Selected passage ->
April 14, 2020 : A New Laboratory Experiment Reveals How The Methane Found On Neptune Or Titan Potentially Formed In Interstellar Space
A new research work entitled « An experimental study of the surface formation of methane in interstellar molecular clouds », published on April 13, 2020 in the journal Nature Astronomy and proposed by a team of scientists involving Danna Qasim unveils laboratory experiments upon the potential formation of methane in the harsh environment of space far from any star. The formation of methane in interstellar molecular clouds may be closely related to the presence of water ice or icy dust grains. The simulations performed in a laboratory at Leiden University in the Netherlands confirm the prevailing assumptions on the mechanisms that lead to the formation of methane in the Outer Solar System or beyond. Reproducing the harsh environment of interstellar space is clearly a challenge but the team of researchers was in a position to obtain a significant outcome regarding the potential interactions in the soup of molecules, particles or radiations encountered between stars. Methane is widespread in the Outer Solar System, from the giant moon Titan to Gas Giants or Ice Giants like Uranus or Neptune. Many worlds found beyond the Inner Solar System like Pluto or Charon may be relatively rich in organics, hydrocarbons or methane.
Methane whose chemical formula is CH4 represents the simplest stable hydrocarbon molecule. It contains one carbon atom and 4 hydrogen atoms. Methane can be encountered on Earth in the form of natural gas. In the environment of the Earth at sea level, methane can only be found as a gas because the ambient temperature is much too high for the molecule to appear in its liquid form or in its solid form for instance. Everyone knows that, in a typical environment, methane represents a flammable gas that takes shape from decaying organic molecules. That's also the case for other hydrocarbons like ethane (C2H6), propane (C3H8), butane (C4H10) or for the typical fuel of our cars. Thanks to the Cassini-Huygens mission, we know, now, that there are lakes, seas or rivers dominated by methane on Saturn's largest moon Titan. The opaque atmosphere of that moon contains a relatively significant concentration of methane. The Gas Giants are dominated by hydrogen and helium but they also contain a relatively significant fraction of methane. Astronomers have been in a position to determine that methane ice represents one of the ten most abundant ices identified in interstellar space.

Exercise set ->
**a)** Decide whether each statement agrees with the methane article above: (i) the laboratory experiments took place at Leiden University in the Netherlands; (ii) at sea level on Earth, methane can occur as a liquid; (iii) methane ice ranks among the ten most abundant ices identified in interstellar space. For each, answer yes or no and quote the words of the article that decide it.
**b)** Extend the methane article above, starting after its final sentence.

Given data ->
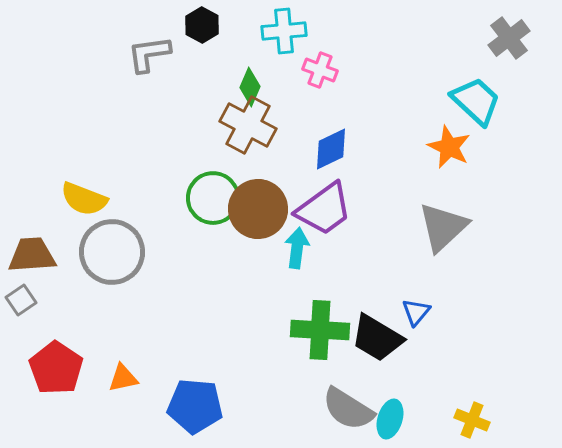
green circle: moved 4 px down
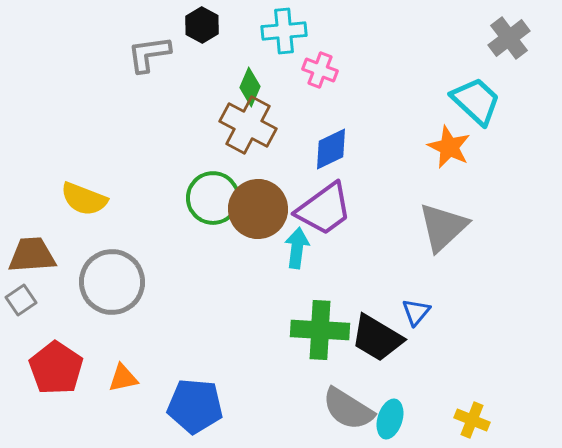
gray circle: moved 30 px down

Answers ->
**a)**
(i) Yes: "The simulations performed in a laboratory at Leiden University in the Netherlands"
(ii) No: "methane can only be found as a gas because the ambient temperature is much too high for the molecule to appear in its liquid form or in its solid form"
(iii) Yes: "methane ice represents one of the ten most abundant ices identified in interstellar space"

**b)**
The leading theory upon the way methane forms in space suggests that carbon interacts with hydrogen to form CH and, progressively, the initial molecule captures new hydrogen atoms. From CH, it becomes CH2, then CH3 and finally CH4. That process of interactions is slow in the gas phase. However, methane can be produced much faster if the chemical reactions occur on an icy dust grain because the grain tends to boost or speed up the formation process of methane. The dust grain represents, to a certain extent, a crossroad where particles, atoms or molecules can more easily interact in the vastness of interstellar space. Moreover, the dust grains can swallow or absorb the energy engendered from chemical reactions so that the new molecules like methane remain stable or don't break apart. The team of scientists from the Laboratory for Astrophysics at Leiden Observatory located at Leiden University in the Netherlands has been in a position to simulate the extreme environment of interstellar space where ambient temperatures are particularly low implying particularly slow chemical reactions and the specialists managed to generate methane molecules in that type of environment.
The interactions studied or observed by the scientists in their simulations took shape in an ultrahigh vacuum environment where the temperature was at the level of minus 263 degrees Celsius, minus 442 degrees Fahrenheit or 10 Kelvin. The group let hydrogen atoms interact with carbon atoms on an ice-cold ground. The outcome clearly revealed the formation of methane molecules. The scientists had previously managed to generate water (H2O) as well as ammonia (NH3) in a comparable way. They had mobilized oxygen atoms, nitrogen atoms as well as hydrogen atoms to study the interactions which had led to the formation of water or ammonia. The simulations involving carbon atoms turned out to be particularly challenging due to the fact that carbon is very sticky making chemical reactions in which carbon atoms are mobilized harder. Danna Qasim who is a PhD student at Leiden Observatory and who is the lead author of the research work released in Nature Astronomy argued : « It is difficult to conduct an experiment with carbon atoms. Carbon likes to stick, so it is challenging to produce a controlled beam of pure carbon atoms. At the same time, you have to make sure that after an experiment, your entire setup is not completely covered with carbon. »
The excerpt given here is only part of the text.